Today, you’re really seeing a convergence. Looking at targets, you’re seeing these roughly differentiated groups’ targets are becoming enmeshed; you’re seeing their capabilities spreading across and into an increasingly sophisticated, interconnected ecosystem. Criminals can buy sophisticated hacking tools from the dark web that are the kind previously used only by nation-states. Some nation-states, such as North Korea, now operate like criminal groups. I would say that there are still three distinct kinds of threats. But we’re seeing the convergence of these threats, targets and capabilities, all making cyber more challenging, along with the overall geopolitical factors.

Colin Ahern
The overall theme of threats recently is convergence.
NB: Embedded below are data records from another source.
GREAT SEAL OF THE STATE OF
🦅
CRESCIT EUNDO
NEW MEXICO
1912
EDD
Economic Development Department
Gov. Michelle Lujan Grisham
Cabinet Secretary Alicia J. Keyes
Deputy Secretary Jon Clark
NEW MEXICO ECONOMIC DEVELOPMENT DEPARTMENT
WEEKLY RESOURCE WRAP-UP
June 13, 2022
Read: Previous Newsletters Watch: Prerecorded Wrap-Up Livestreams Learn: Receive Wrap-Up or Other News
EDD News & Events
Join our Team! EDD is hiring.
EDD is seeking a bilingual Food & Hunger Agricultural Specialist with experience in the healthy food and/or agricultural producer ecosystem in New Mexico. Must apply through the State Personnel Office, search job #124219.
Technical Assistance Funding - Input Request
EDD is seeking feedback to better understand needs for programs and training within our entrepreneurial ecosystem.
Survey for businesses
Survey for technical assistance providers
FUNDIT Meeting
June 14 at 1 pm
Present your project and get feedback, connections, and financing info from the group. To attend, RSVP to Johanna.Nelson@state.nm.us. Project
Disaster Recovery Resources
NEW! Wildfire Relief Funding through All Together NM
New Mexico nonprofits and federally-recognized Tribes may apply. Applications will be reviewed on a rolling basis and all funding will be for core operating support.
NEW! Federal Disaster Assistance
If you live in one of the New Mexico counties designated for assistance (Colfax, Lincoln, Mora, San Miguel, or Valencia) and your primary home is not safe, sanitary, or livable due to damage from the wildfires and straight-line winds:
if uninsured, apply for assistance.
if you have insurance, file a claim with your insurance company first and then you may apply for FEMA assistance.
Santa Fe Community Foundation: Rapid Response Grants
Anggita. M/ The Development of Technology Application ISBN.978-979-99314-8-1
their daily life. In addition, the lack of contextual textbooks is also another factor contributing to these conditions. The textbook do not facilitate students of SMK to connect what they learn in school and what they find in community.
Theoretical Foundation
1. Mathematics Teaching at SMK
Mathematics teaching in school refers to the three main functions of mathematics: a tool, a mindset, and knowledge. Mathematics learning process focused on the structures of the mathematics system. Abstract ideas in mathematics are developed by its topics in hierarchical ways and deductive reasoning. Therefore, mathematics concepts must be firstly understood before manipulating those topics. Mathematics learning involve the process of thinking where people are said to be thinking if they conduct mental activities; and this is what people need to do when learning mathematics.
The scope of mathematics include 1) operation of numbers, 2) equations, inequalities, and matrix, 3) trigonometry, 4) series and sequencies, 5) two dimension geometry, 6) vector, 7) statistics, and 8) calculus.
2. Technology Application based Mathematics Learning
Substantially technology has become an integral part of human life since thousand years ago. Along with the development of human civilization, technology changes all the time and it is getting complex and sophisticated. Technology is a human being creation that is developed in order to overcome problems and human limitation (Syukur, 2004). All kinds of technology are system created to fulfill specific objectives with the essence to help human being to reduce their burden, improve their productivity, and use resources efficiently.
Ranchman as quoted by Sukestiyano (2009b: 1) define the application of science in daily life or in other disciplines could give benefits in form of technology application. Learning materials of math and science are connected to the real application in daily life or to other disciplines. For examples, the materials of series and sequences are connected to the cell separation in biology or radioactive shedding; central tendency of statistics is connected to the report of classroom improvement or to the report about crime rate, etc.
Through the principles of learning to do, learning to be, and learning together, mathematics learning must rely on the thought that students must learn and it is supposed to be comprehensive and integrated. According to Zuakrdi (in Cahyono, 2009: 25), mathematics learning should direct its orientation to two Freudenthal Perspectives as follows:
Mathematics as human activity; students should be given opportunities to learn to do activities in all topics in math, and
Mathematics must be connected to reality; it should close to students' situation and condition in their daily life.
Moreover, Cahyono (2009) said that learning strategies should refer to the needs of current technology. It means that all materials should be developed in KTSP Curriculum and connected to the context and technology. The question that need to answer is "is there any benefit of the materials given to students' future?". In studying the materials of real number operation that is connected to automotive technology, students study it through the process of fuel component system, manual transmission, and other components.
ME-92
Colin Ahern New York Chief Cyber Officer

STATETECH: Whole-of-state cybersecurity is a popular concept right now, and officials are looking for ways that state and local agencies can work together. In New York, you have the Joint Security Operations Center, which the governor established in 2022. Can you share some early lessons learned or best practices that we can draw from the JSOC, or perhaps things other states could follow?

Ahern: The JSOC is one part of our whole-of-state approach that aims to present a unified set of resources and tools to different stakeholders. Under the governor’s leadership, we have listened to our counties and local governments. We are establishing shared services around their needs. For example, for the endpoint detection and response shared service that we announced last July, the state handles the contracting and payments and partners with the counties to deploy the tool and monitor it 24/7/365. We have state civil servants at the Joint Security Operations Center to assist the counties in triage and incident response as part of the program. 

County and local governments are target-rich, but they may not have the level of defense capabilities that they need. Because of this convergence phenomenon in the past two or three years, county and local governments are increasingly the targets of increasingly sophisticated adversaries. This is exacerbated by how technology has truly have been transformed by the pandemic, the remote work phenomenon and by the digitalization of government. 

The state offers a suite of services to county and local governments via DHSES and the New York State Intelligence Center. For example, Homeland Security offers tabletop exercises, phishing simulations and threat assessments. The NYSIC has a phenomenal information-sharing program, among other capabilities. 

Shared services are the future because an appropriate response to convergence is unification. The whole-of-state strategy really is the logical response to the convergence of cyberthreats.